X
Business

Offshoring obsessions miss the point

An unabashed outsourcer says that while offshoring seems like an irresistible force, the reality is less foreboding.
Written by Marc Hebert, Contributor
COMMENTARY--"No, you can't outsource your homework to India!" the gruff father in the cartoon pinned to our lunchroom board tells his son. Jeez, now that even the cartoonists have picked up on offshoring, it must be a hot trend. With all due respect to the people whose livelihood is being affected by software offshoring, I frankly think all this obsessive focus on the subject misses the real point.

The software industry clearly is in dramatic upheaval. Some 90 percent of software start-ups have gone out of business, and many of the rest are likely doomed. Yes, newly funded software start-ups are required by venture capitalists to do their product development offshore, and chief information officers are aggressively using offshoring to reduce their operational IT costs.

Meanwhile, the domestic IT services industry is being ravaged by deflation. Independent consultants today command half or less of their pre-2000 billing rates, as the labor arbitrage between the United States and India quickly erodes.

All these realities are well-documented in the press. To me, however, they are symptoms of a different and much more interesting trend.
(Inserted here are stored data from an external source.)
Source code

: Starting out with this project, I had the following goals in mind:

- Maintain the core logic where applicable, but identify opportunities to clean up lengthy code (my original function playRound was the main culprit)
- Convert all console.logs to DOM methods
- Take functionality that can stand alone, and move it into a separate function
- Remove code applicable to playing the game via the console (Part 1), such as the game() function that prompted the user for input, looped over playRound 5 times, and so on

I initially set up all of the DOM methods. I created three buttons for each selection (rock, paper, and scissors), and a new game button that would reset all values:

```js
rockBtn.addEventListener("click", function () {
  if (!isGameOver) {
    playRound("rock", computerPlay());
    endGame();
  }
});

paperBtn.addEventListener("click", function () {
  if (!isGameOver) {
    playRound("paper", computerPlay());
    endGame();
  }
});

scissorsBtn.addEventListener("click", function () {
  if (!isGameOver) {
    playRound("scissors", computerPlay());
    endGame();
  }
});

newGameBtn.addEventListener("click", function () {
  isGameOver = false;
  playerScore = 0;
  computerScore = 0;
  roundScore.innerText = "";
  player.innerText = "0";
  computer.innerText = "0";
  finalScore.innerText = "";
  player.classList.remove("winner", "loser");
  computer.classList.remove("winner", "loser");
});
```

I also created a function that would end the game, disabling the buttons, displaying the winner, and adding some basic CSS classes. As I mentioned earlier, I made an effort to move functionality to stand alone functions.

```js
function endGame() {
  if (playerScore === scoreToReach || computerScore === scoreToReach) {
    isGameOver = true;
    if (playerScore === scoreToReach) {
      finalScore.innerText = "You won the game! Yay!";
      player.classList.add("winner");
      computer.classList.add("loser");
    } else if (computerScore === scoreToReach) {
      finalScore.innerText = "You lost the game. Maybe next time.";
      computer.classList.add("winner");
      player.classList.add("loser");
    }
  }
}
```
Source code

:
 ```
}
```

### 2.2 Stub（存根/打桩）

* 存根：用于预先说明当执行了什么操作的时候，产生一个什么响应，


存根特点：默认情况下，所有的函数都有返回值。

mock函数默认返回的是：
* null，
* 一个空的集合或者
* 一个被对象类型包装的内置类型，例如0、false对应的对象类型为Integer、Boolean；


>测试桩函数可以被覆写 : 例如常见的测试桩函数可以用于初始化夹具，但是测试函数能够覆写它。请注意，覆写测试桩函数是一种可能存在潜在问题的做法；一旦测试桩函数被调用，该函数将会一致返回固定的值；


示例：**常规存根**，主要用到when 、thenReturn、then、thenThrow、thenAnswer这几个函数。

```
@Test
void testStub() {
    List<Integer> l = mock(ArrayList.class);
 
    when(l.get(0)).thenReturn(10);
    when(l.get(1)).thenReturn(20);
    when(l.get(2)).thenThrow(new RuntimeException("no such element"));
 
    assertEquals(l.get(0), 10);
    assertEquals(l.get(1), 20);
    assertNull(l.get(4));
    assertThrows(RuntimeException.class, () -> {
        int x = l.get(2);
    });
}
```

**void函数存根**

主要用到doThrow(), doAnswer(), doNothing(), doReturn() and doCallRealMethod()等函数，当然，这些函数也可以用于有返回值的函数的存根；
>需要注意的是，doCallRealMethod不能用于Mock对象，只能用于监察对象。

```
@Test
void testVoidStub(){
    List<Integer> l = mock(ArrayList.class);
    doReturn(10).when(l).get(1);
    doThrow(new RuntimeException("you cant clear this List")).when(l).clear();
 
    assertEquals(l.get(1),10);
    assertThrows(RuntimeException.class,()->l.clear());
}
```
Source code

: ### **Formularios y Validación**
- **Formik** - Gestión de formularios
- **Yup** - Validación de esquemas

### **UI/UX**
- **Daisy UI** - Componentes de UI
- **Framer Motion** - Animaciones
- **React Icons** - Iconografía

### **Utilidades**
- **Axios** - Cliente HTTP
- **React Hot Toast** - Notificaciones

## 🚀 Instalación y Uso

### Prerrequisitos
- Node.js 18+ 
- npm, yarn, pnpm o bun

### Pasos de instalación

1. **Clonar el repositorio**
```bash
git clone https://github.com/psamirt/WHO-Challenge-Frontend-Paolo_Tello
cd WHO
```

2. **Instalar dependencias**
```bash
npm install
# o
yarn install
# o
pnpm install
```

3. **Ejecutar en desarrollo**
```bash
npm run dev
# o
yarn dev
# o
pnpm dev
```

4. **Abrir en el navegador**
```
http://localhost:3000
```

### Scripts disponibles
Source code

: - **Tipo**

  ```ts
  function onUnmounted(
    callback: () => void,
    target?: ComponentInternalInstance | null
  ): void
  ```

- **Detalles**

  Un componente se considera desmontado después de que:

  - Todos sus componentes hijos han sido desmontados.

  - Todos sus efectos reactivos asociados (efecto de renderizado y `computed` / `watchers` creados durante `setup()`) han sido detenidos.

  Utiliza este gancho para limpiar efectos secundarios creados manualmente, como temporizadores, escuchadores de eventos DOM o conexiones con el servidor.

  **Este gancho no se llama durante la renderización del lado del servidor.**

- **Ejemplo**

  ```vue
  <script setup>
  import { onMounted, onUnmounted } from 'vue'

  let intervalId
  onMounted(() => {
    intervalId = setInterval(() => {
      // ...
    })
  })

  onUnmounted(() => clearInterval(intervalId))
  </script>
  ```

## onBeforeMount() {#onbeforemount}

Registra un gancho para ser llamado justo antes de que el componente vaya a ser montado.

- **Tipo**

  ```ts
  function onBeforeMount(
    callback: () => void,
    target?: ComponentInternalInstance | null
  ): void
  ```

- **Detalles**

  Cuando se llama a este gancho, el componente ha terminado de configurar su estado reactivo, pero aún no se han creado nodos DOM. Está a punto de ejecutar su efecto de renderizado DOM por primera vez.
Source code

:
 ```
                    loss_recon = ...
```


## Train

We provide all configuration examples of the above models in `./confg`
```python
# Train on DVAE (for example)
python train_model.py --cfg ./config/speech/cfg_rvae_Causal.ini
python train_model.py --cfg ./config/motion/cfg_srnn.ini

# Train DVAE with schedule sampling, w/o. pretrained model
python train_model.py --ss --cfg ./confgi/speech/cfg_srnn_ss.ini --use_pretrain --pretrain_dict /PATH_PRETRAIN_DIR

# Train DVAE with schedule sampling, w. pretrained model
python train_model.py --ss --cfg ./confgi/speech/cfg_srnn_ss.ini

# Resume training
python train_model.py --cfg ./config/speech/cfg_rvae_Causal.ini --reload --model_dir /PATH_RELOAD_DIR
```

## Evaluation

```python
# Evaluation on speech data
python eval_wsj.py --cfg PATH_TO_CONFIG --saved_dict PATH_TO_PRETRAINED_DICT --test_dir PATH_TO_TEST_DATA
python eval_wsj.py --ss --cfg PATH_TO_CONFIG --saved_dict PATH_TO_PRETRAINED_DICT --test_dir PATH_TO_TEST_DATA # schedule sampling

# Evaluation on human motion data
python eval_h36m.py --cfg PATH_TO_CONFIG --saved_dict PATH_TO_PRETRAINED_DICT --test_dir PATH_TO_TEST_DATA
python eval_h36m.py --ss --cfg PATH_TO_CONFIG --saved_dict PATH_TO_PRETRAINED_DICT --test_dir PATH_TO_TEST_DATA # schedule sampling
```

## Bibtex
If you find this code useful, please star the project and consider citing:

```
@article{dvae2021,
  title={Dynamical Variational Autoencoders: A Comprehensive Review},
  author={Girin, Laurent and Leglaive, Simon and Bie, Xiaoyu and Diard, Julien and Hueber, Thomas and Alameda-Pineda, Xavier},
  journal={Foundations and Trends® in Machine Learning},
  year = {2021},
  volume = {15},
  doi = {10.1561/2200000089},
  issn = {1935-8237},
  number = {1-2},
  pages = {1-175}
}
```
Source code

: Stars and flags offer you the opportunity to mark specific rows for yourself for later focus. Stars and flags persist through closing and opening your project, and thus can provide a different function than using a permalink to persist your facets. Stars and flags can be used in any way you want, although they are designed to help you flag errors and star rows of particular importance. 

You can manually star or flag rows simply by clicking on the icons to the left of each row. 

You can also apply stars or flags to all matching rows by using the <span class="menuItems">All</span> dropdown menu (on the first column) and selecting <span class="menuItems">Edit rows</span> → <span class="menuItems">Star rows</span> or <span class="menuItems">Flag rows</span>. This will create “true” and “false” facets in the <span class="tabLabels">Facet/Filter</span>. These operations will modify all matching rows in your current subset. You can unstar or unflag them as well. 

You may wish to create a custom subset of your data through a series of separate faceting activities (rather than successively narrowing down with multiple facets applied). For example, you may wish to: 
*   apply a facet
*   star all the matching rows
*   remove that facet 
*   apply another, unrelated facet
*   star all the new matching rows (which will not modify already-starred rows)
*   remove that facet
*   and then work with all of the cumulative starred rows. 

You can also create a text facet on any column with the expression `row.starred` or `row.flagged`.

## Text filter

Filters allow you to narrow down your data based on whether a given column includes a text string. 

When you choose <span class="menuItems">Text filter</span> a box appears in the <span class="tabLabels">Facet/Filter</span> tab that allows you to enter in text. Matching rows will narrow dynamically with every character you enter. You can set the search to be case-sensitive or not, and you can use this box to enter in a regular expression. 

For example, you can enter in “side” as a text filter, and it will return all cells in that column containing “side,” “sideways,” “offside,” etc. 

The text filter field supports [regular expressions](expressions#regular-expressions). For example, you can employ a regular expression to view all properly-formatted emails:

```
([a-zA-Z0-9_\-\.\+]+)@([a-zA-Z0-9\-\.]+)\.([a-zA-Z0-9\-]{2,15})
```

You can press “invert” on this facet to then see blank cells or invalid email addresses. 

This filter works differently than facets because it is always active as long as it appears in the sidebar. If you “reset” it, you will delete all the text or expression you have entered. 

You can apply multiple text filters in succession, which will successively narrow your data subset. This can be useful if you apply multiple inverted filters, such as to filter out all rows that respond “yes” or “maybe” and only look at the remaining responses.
It is easy to miss the fact that we work in the most violently catalytic industry at the fastest-paced moment in human economic history. We overlook the fact that we are largely responsible for the return of amazingly high productivity rate gains in the U.S. economy (and soon, the world economy). The price we pay for this success is volatility: the sacrifice of the individual for the good of the whole.

The price we pay for this success is volatility: the sacrifice of the individual for the good of the whole.
The point is that we have only just begun. We're only a short way up the beginning slant of history's biggest rollercoaster ride. Offshoring seems like such an irresistible force, but in the not-too-distant future, much of the work that is pushing offshore will be eliminated altogether by continual improvements in software technology.

Legacy code is replaced by modern, off-the-shelf software packages. Custom-coded enhancements to software packages are replaced by highly configurable upgrades to those same packages. User help desks are bypassed by people who learn to solve problems themselves with knowledge management programs and databases. Tough business integration problems ultimately get solved by true software standards, accepted business object definitions and Web services.

Ultimately, the holy grail of codeless development using great software design tools will be discovered. By then, the loss of jobs to offshoring won't seem so important after all.

That's scary. What jobs will be left, then? The new jobs that haven't even been thought of yet, the kind that always arise out of creative destruction, the ones that will surely emanate from the United States because that's where the creative forces thrive.

So what do we do until they arrive? Thankfully, we are the smartest, most adaptive workers in the history of the world. We look for the light and go for it, like the laid off tech worker who started a new business selling T-shirts reading, "I lost my job to offshoring, and all I got was this lousy T-shirt!" We hunker down and use our survival instincts.

For our reward, just look at what is a short way ahead of us in IT: virtually free hardware and network bandwidth (Gilder's telecosm is really arriving); unimaginable computing power (growing indefinitely at Moore's law); limitless, virtually free data storage; increasingly intelligent, self-learning applications; evolving, highly integrated business transaction networks; highly personalized, instantaneous self-service systems.

All of these tools will liberate us to the point where we are constrained mainly by our imaginations.

biography
Marc Hebert is executive vice president of Sierra Atlantic, an offshore outsourcer of software development, maintenance and support. He is the former CIO of Oracle.